**Exercise description**
Your task is to restate the listing word for word without the pictures.

= Beginning of Section =

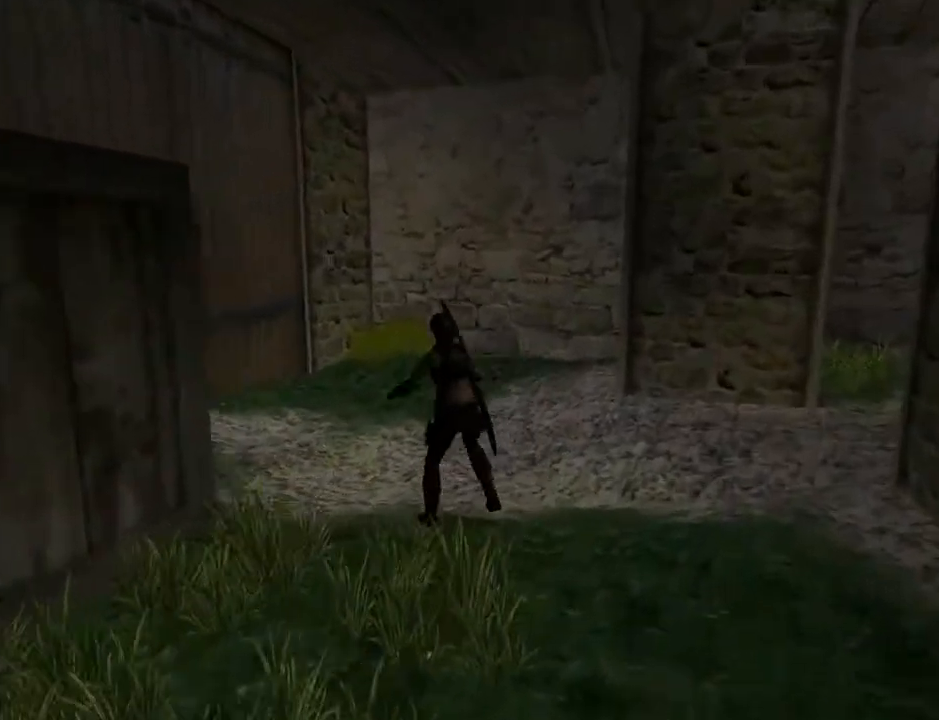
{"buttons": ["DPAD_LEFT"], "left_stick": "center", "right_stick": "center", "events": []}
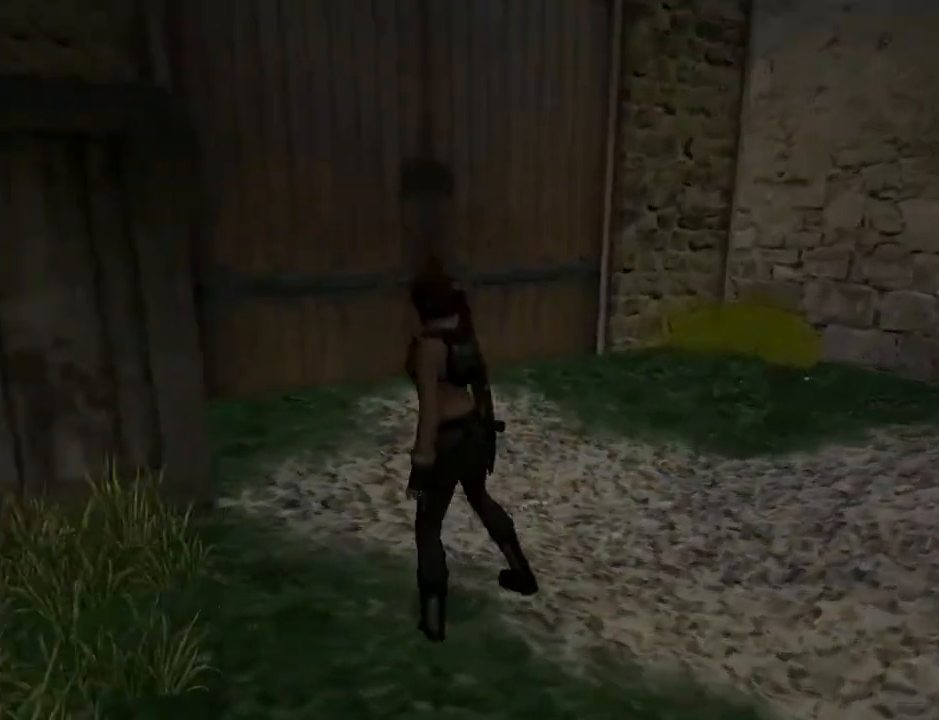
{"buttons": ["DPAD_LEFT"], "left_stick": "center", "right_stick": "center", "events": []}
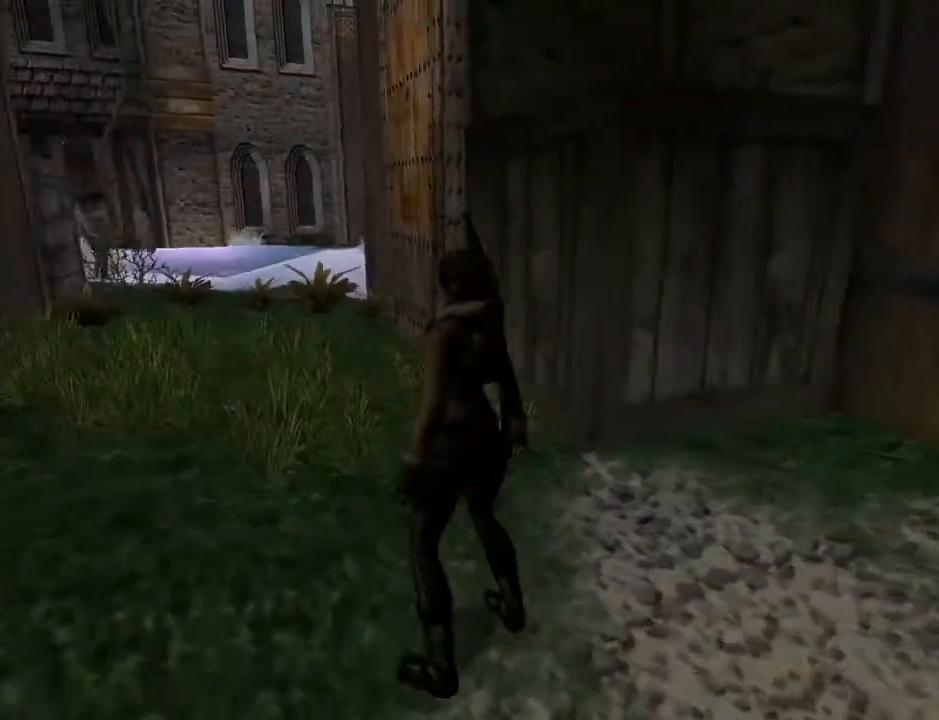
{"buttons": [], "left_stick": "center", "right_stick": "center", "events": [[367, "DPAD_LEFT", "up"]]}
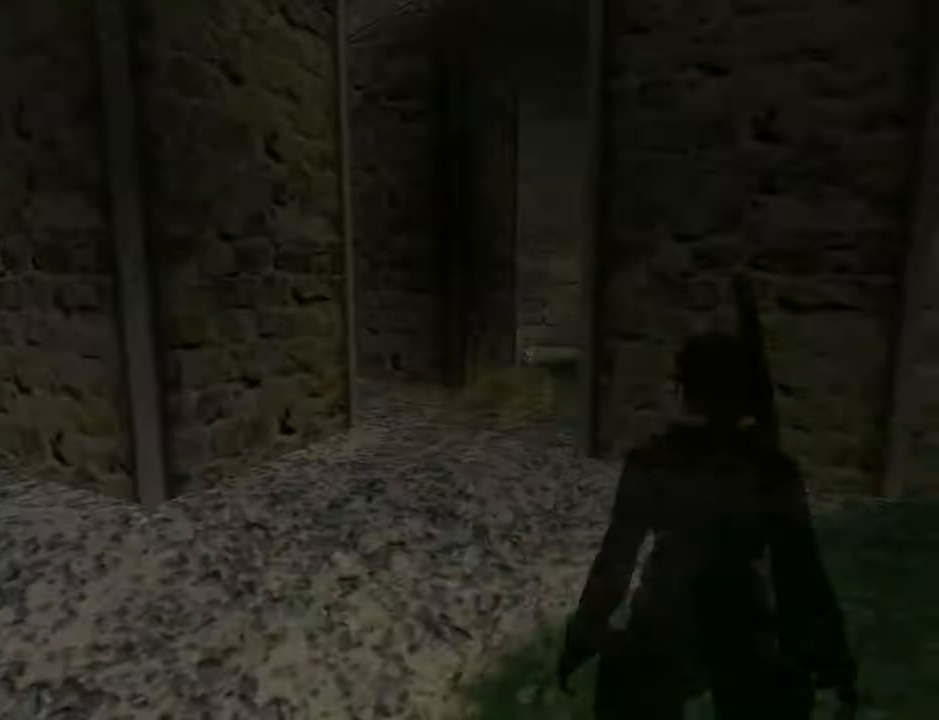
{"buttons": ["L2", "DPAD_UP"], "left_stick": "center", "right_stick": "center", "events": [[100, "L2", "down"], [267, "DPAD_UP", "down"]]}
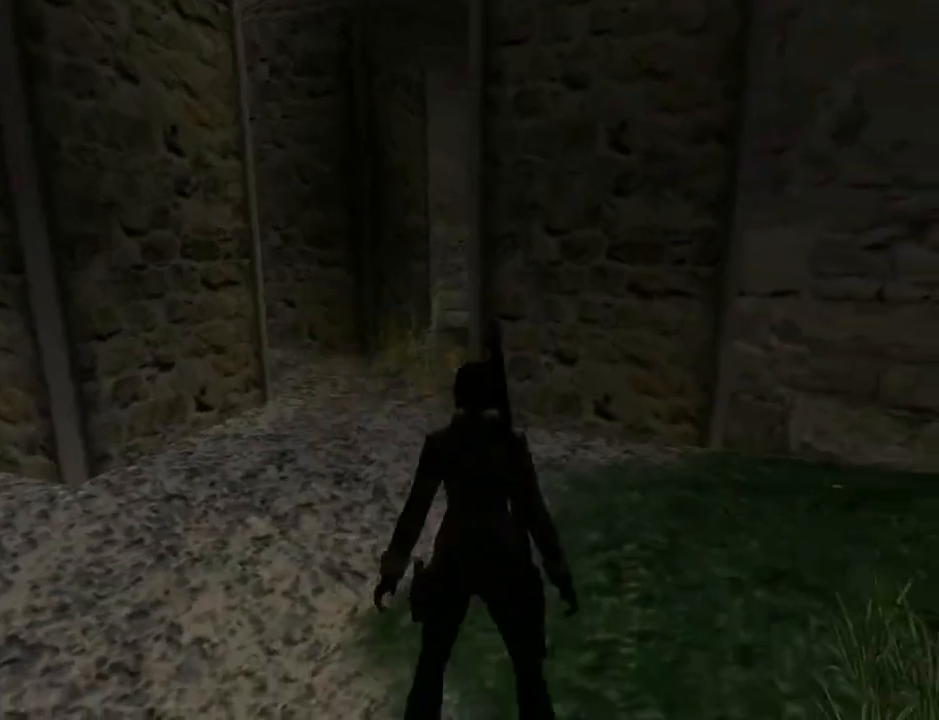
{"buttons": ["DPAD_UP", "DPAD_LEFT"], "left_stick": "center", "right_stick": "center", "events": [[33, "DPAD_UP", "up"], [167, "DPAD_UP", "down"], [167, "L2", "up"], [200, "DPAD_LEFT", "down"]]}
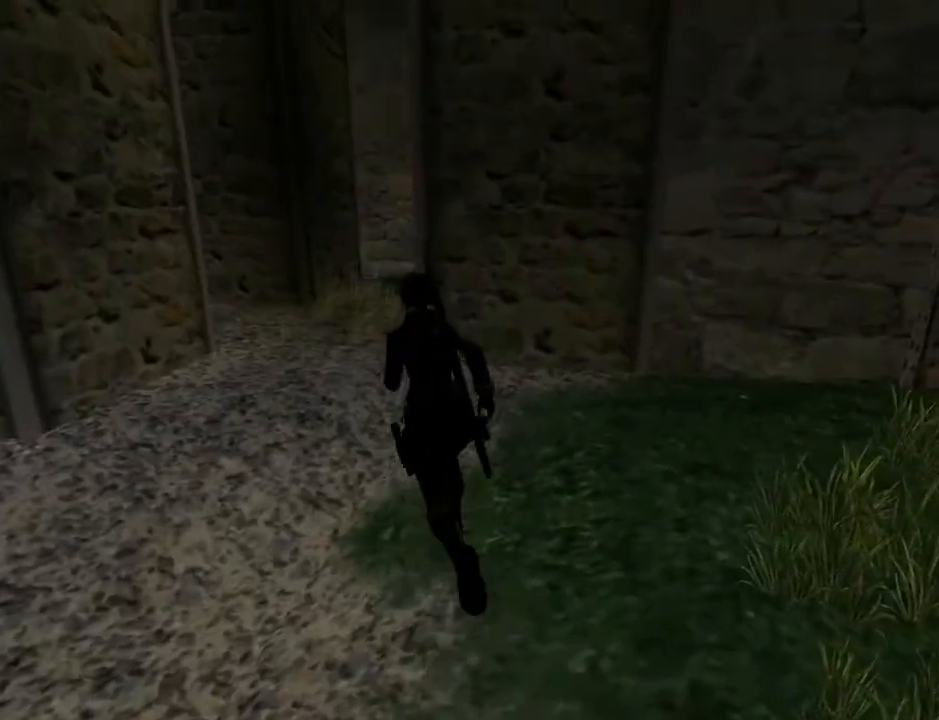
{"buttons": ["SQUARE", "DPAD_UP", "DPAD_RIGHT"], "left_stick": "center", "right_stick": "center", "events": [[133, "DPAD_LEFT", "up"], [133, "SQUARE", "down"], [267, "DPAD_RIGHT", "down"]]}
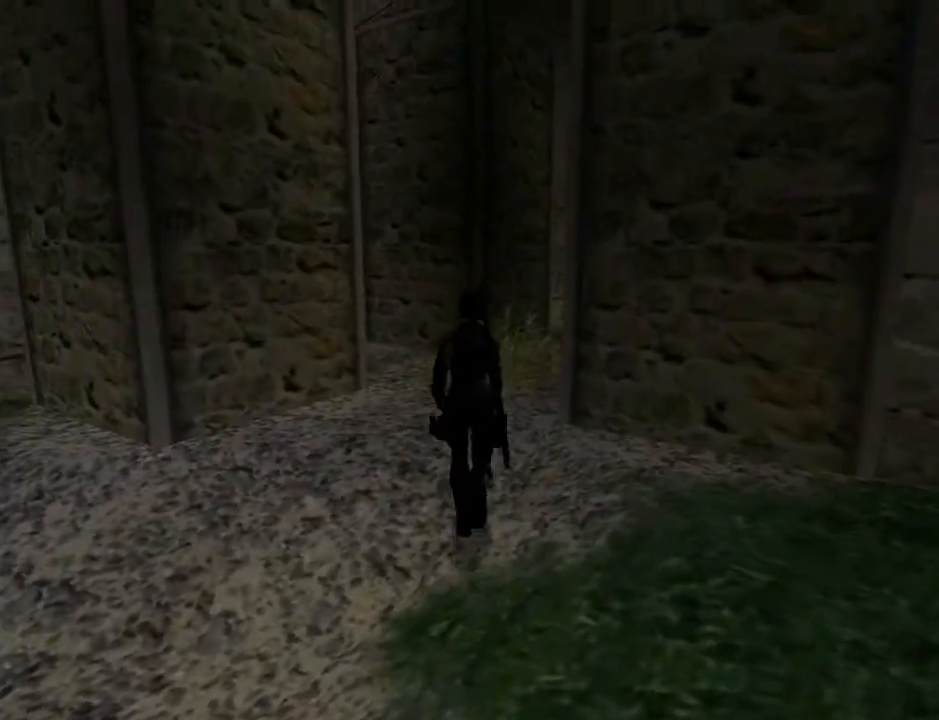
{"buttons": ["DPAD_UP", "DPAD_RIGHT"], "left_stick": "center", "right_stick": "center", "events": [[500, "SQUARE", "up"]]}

= End of Section =

**Response area**
{"buttons": ["DPAD_LEFT"], "left_stick": "center", "right_stick": "center", "events": []}
{"buttons": ["DPAD_LEFT"], "left_stick": "center", "right_stick": "center", "events": []}
{"buttons": [], "left_stick": "center", "right_stick": "center", "events": [[367, "DPAD_LEFT", "up"]]}
{"buttons": ["L2", "DPAD_UP"], "left_stick": "center", "right_stick": "center", "events": [[100, "L2", "down"], [267, "DPAD_UP", "down"]]}
{"buttons": ["DPAD_UP", "DPAD_LEFT"], "left_stick": "center", "right_stick": "center", "events": [[33, "DPAD_UP", "up"], [167, "DPAD_UP", "down"], [167, "L2", "up"], [200, "DPAD_LEFT", "down"]]}
{"buttons": ["SQUARE", "DPAD_UP", "DPAD_RIGHT"], "left_stick": "center", "right_stick": "center", "events": [[133, "DPAD_LEFT", "up"], [133, "SQUARE", "down"], [267, "DPAD_RIGHT", "down"]]}
{"buttons": ["DPAD_UP", "DPAD_RIGHT"], "left_stick": "center", "right_stick": "center", "events": [[500, "SQUARE", "up"]]}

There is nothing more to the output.